Garbiñe Muguruza ha perdido ante la jugadora taiwanesa Su-Wei Hsieh por 7-6 y 6-4 en casi dos horas de partido en el Open de Australia. El partido empezó a las 13:00 hora local y como en el país es verano, el calor era muy alto. La temperatura rondaba los 40 grados, a la sombra, en el sol de la pista el bochorno era asfixiante, sofocante. La española, número tres en la clasificación de la ATP, se despide en segunda ronda. El año pasado llegó a cuartos. Pierde casi 360 puntos, así que cuando acabe el torneo bajará puestos en la tabla.

El primer juego había sido bueno por parte de Muguruza. Rompió el servicio. Pero la alegría no duró mucho, ya que la taiwanesa logró un parcial de 4 juegos a cero. Hizo un break y jugaba a las mil maravillas. Muy buenos golpes y, sobre todo, presentaba constancia, regularidad en sus golpes. Su golpeo liftado incomodaba mucho a la ganadora de Roland Garros y Wimbledon. Pero más aún su peculiar estilo, que no juega con derechas sino solo con reveses para imprimir a su juego más solidez.

Garbiñe Muguruza, que da una de cal y una de arena, remontó. No sin antes acudir a la fisio para que le cambiaran el vendaje. Creyó en su derecha, su servicio mejoró y, sobre todo, su actitud. Constante. Subía bien a la red. Por eso, igualó el partido. Se fueron al desempate de la primera manga, al tie-break. Recital de la taiwanesa. No dio ni un respiro a la española. Garbiñe Muguruza falló, sí. Pero motivada por el juego de la 88º del mundo que no supo ser ella misma. Estaba bloqueada.

El segundo set empezaba con dos bolas de rotura para la taiwanesa, nacida en Taipei. La española las sacó. Motivada por su gran servicio. Lo intentaba pero sin estar dentro del partido, le faltaba esa chispa de intensidad. Pudo tener ventaja al resto, pero no lo consiguió. No tenía esa pizquita de suerte que a veces hace falta a los campeones.

Le rompieron el saque y no una vez, sino dos. No metía bolas, cometía muchos errores no forzados. No podía. Lo intentó. Y le devolvió uno. Variaba entre las derechas, saques y voleas.  Pero le faltaba confianza en sí misma. En los planos cortos de la realización se notaba. Su mirada no gritaba agresividad sino resignación. Estaba derrotada.
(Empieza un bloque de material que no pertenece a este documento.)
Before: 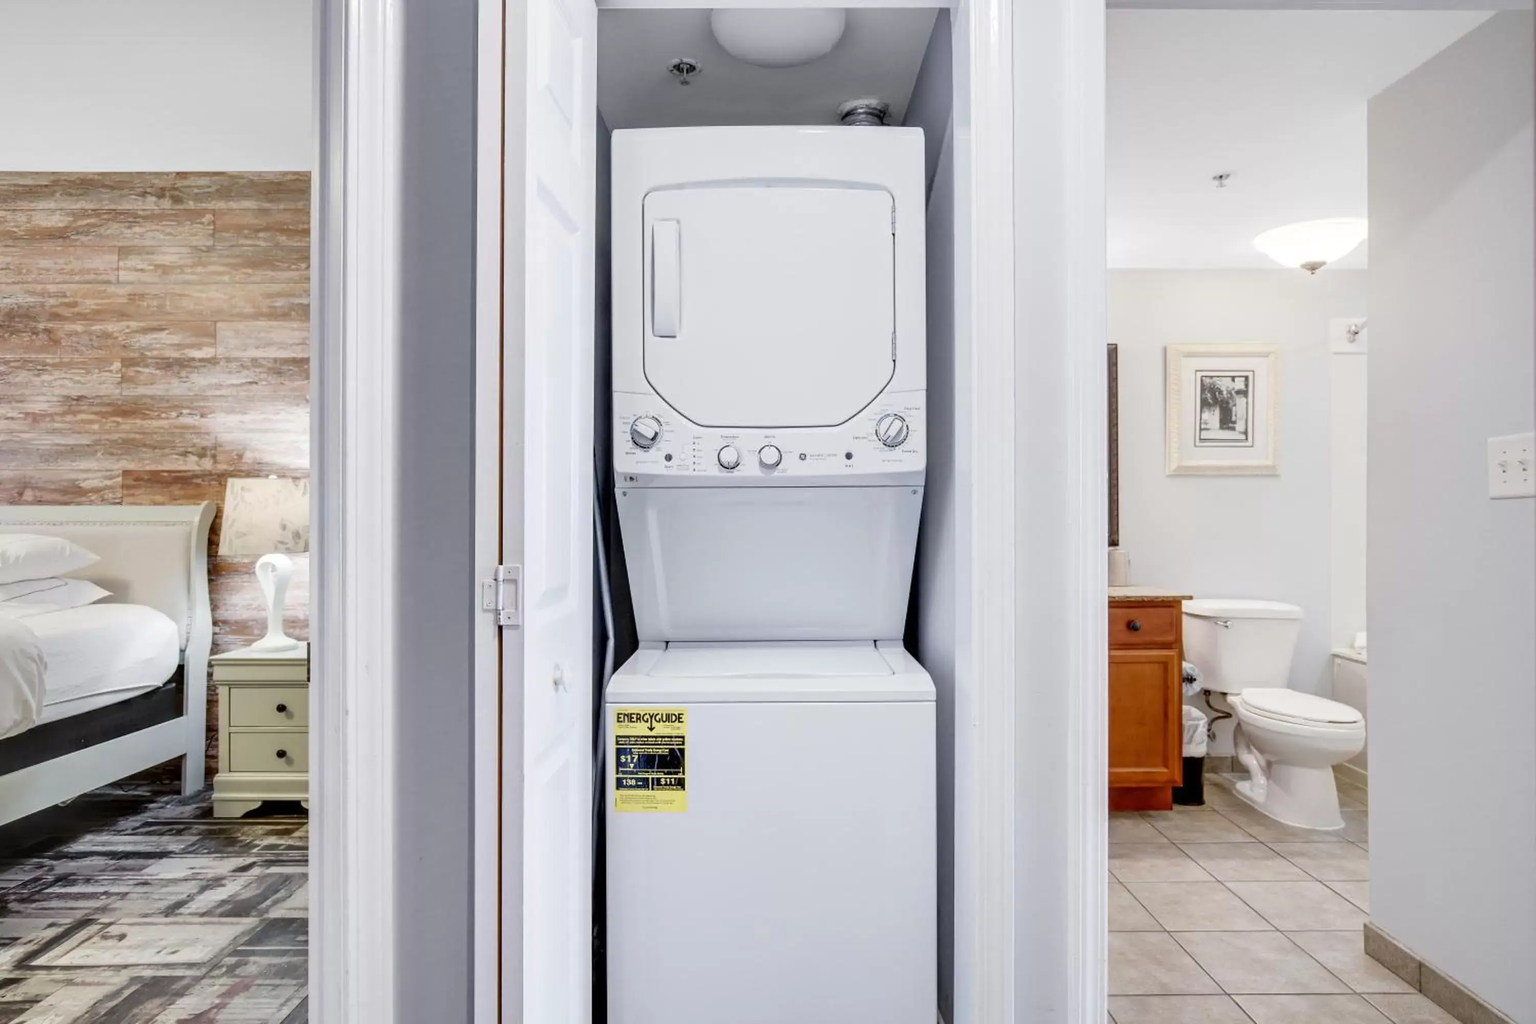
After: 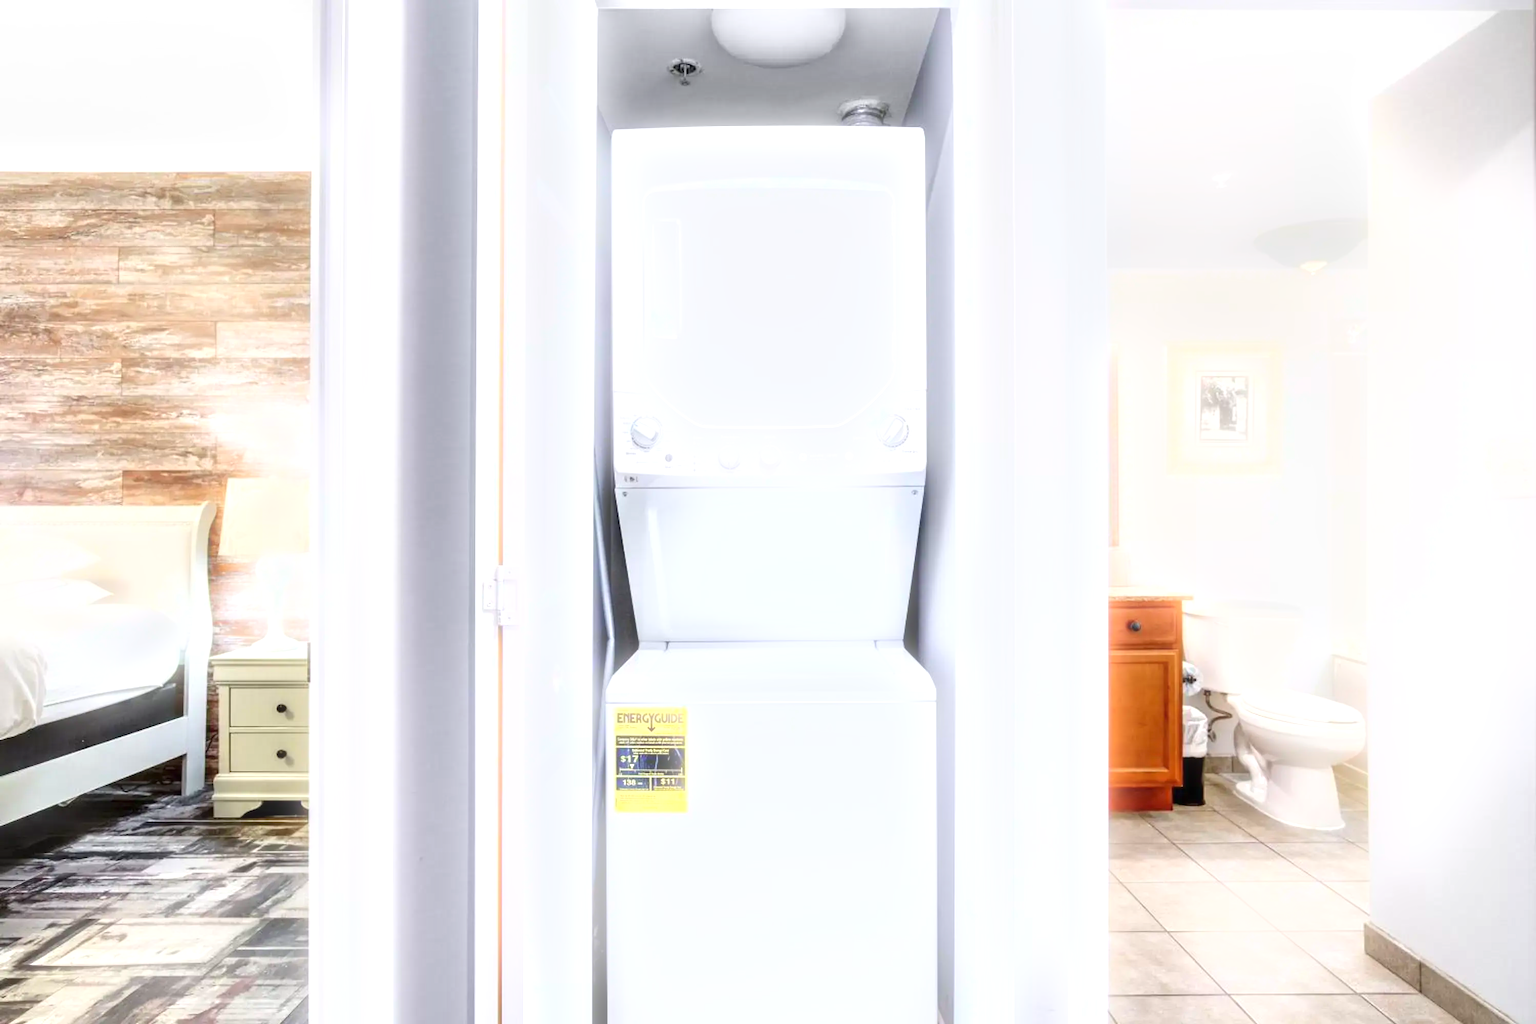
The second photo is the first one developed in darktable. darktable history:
bloom: size 9%, threshold 100%, strength 7%
exposure: black level correction 0, exposure 0.9 EV, compensate highlight preservation false
white balance: emerald 1
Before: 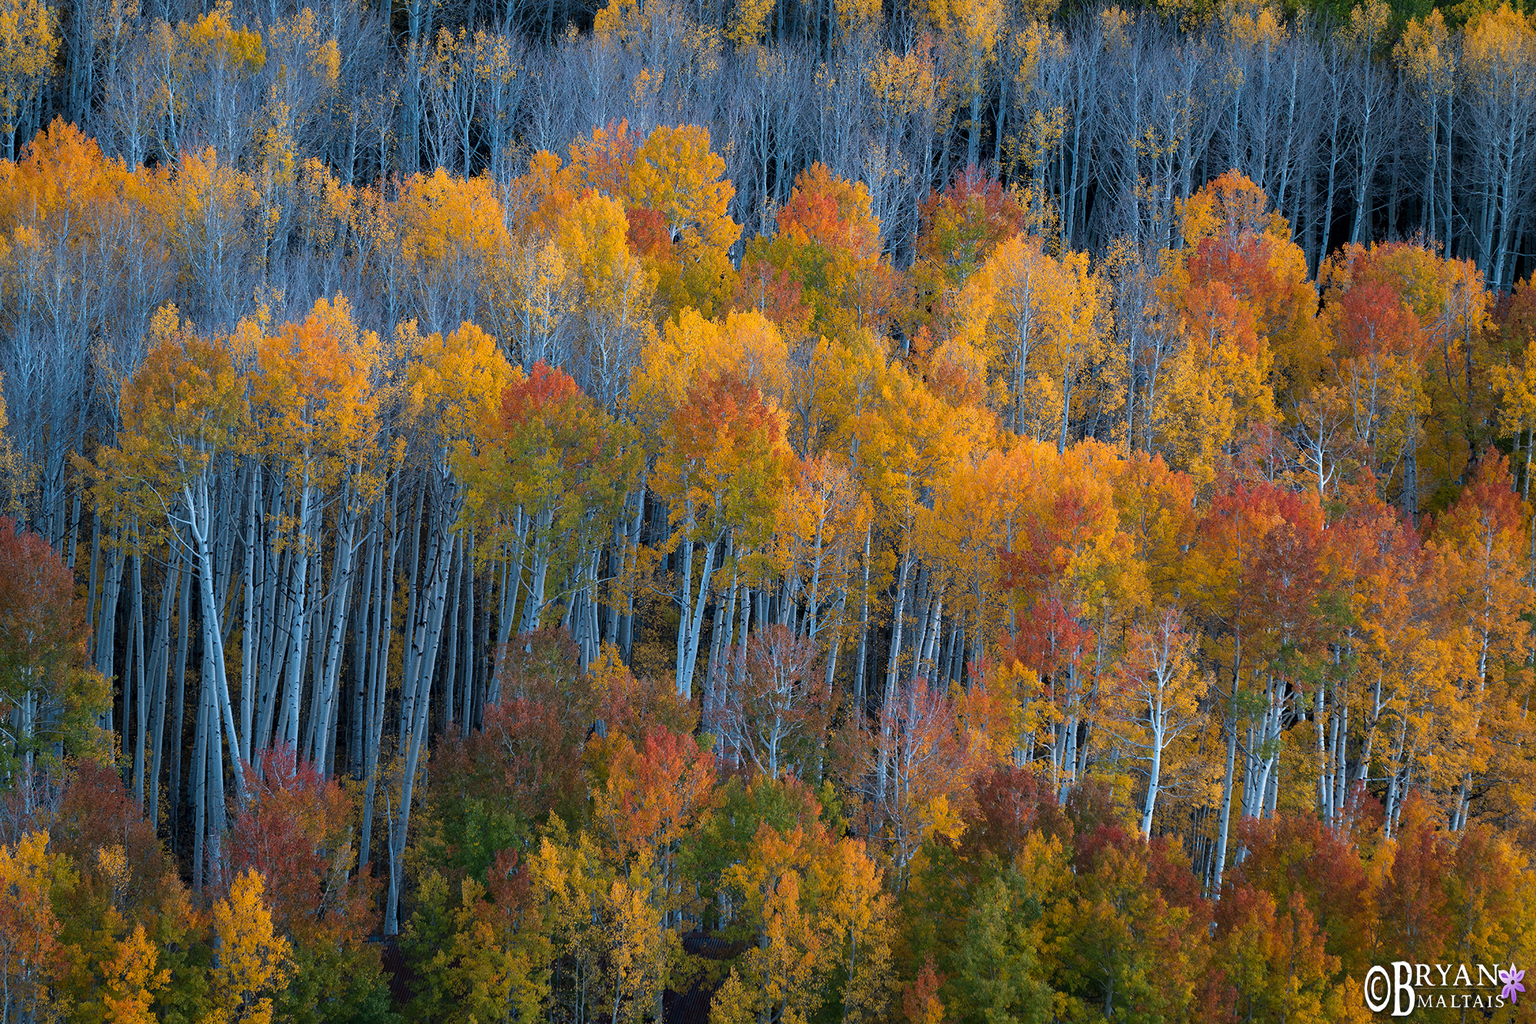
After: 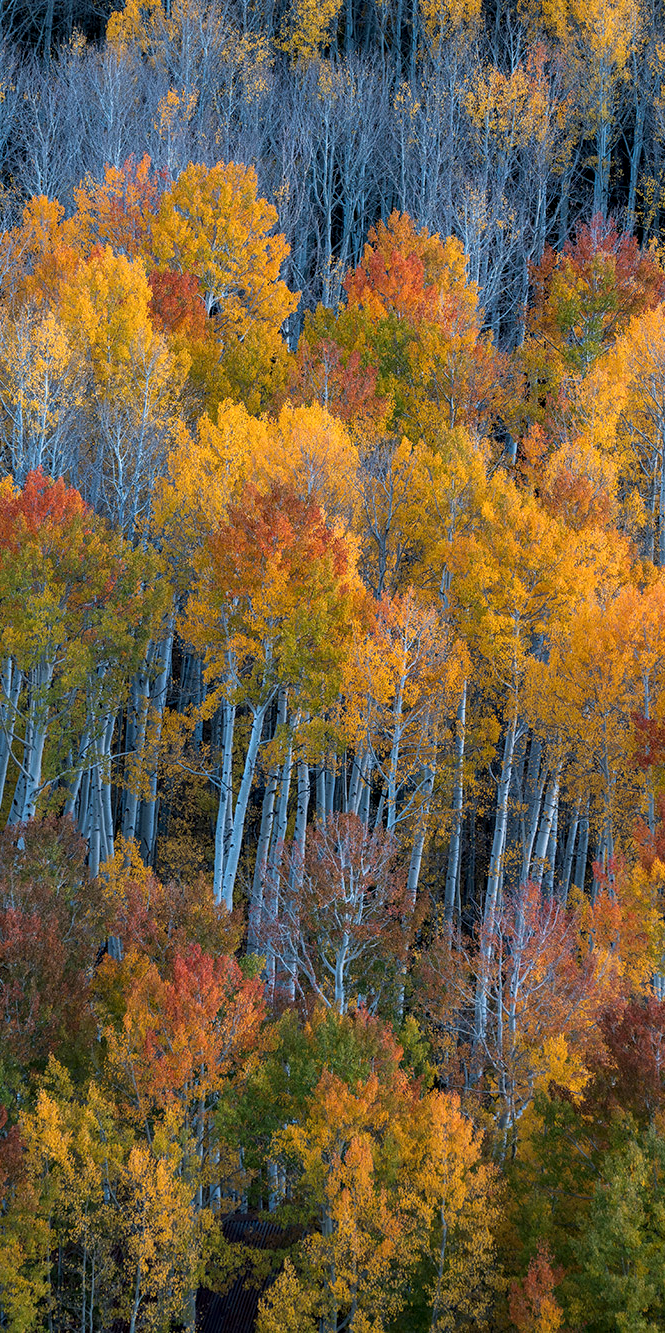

El estado físico de Garbiñe Muguruza no es bueno. No es culpa suya, sino de las lesiones. No llegaba al 100% al Open de Australia y se marcha a las primeras de cambio. No podrá recuperar el número uno en este torneo, aún queda mucha temporada. Su confianza no tiene que decaer, ella tiene calidad de sobra.